Work instructions
Repeat the data exactly. Pictures stay out.

Available data
==========
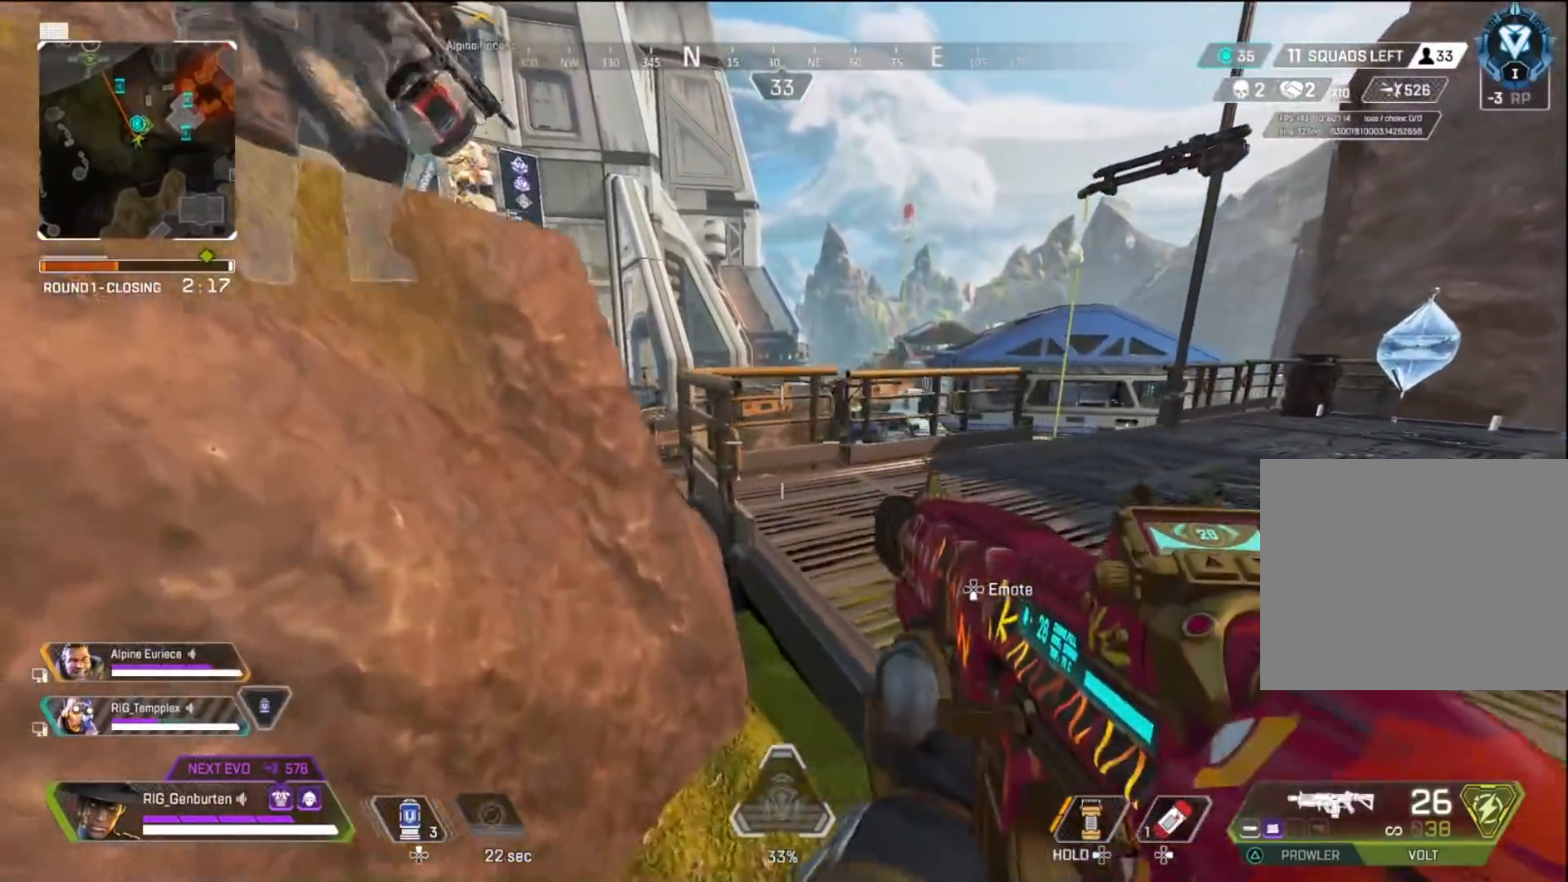
{"buttons": [], "left_stick": "right", "right_stick": "center", "events": [[67, "left_stick", "center"], [200, "left_stick", "right"], [400, "right_stick", "left"], [467, "right_stick", "center"]]}
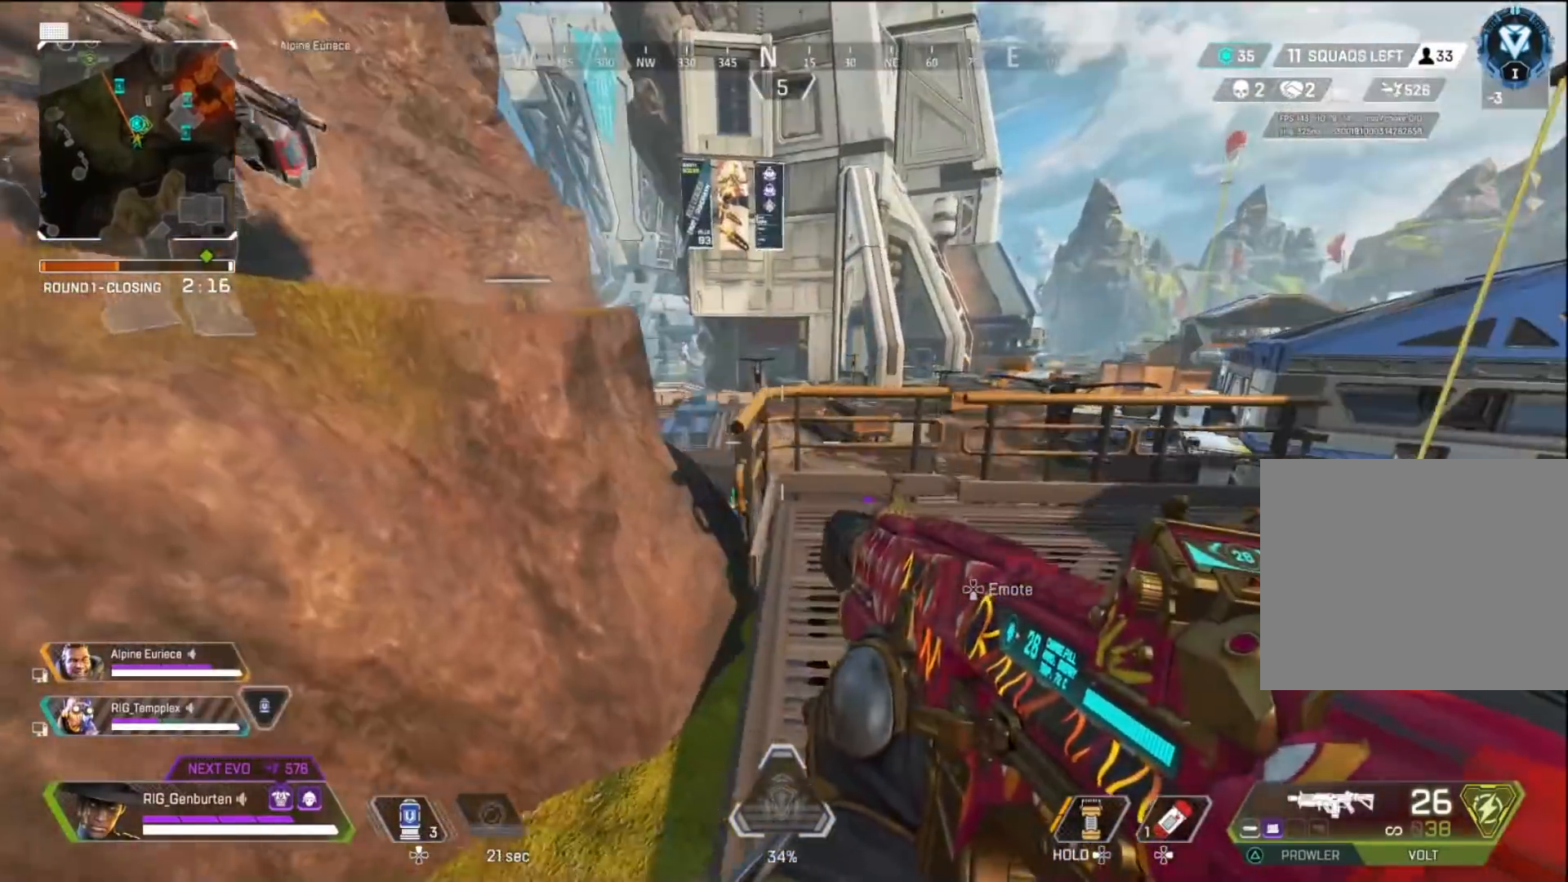
{"buttons": [], "left_stick": "right", "right_stick": "center", "events": [[167, "left_stick", "center"], [283, "left_stick", "left"], [350, "left_stick", "center"], [400, "right_stick", "left"], [417, "left_stick", "right"], [450, "right_stick", "center"]]}
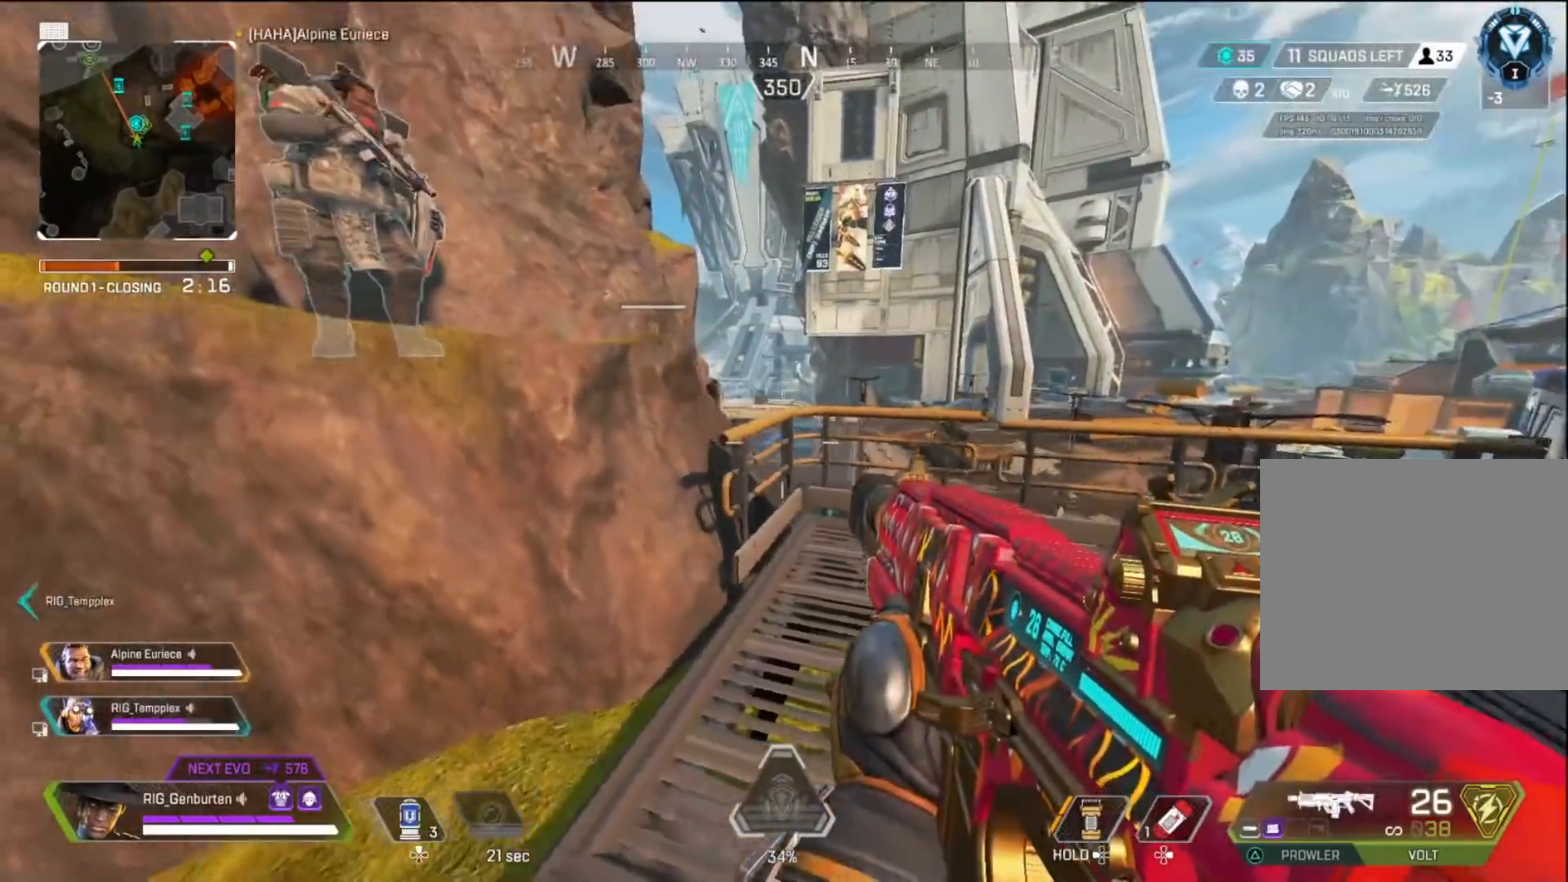
{"buttons": [], "left_stick": "down-left", "right_stick": "center", "events": [[117, "left_stick", "down-right"], [483, "left_stick", "down-left"]]}
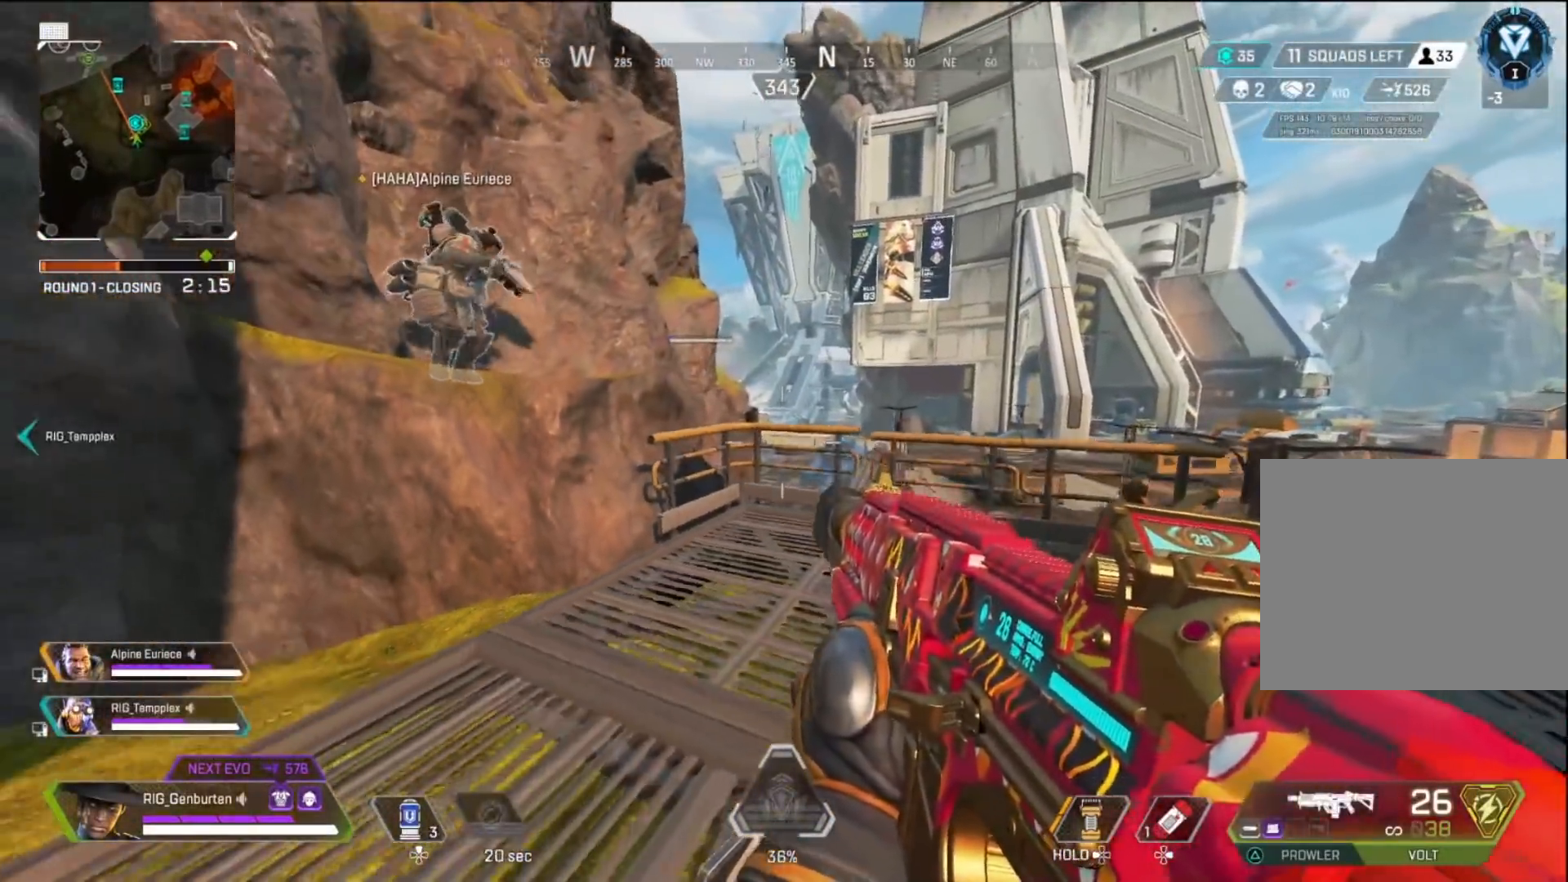
{"buttons": ["L1"], "left_stick": "down-left", "right_stick": "center", "events": [[50, "R3", "down"], [67, "left_stick", "left"], [167, "R3", "up"], [300, "R3", "down"], [350, "right_stick", "down-right"], [367, "left_stick", "down-left"], [383, "R3", "up"], [483, "L1", "down"], [500, "right_stick", "center"]]}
==========
Task result
{"buttons": [], "left_stick": "right", "right_stick": "center", "events": [[67, "left_stick", "center"], [200, "left_stick", "right"], [400, "right_stick", "left"], [467, "right_stick", "center"]]}
{"buttons": [], "left_stick": "right", "right_stick": "center", "events": [[167, "left_stick", "center"], [283, "left_stick", "left"], [350, "left_stick", "center"], [400, "right_stick", "left"], [417, "left_stick", "right"], [450, "right_stick", "center"]]}
{"buttons": [], "left_stick": "down-left", "right_stick": "center", "events": [[117, "left_stick", "down-right"], [483, "left_stick", "down-left"]]}
{"buttons": ["L1"], "left_stick": "down-left", "right_stick": "center", "events": [[50, "R3", "down"], [67, "left_stick", "left"], [167, "R3", "up"], [300, "R3", "down"], [350, "right_stick", "down-right"], [367, "left_stick", "down-left"], [383, "R3", "up"], [483, "L1", "down"], [500, "right_stick", "center"]]}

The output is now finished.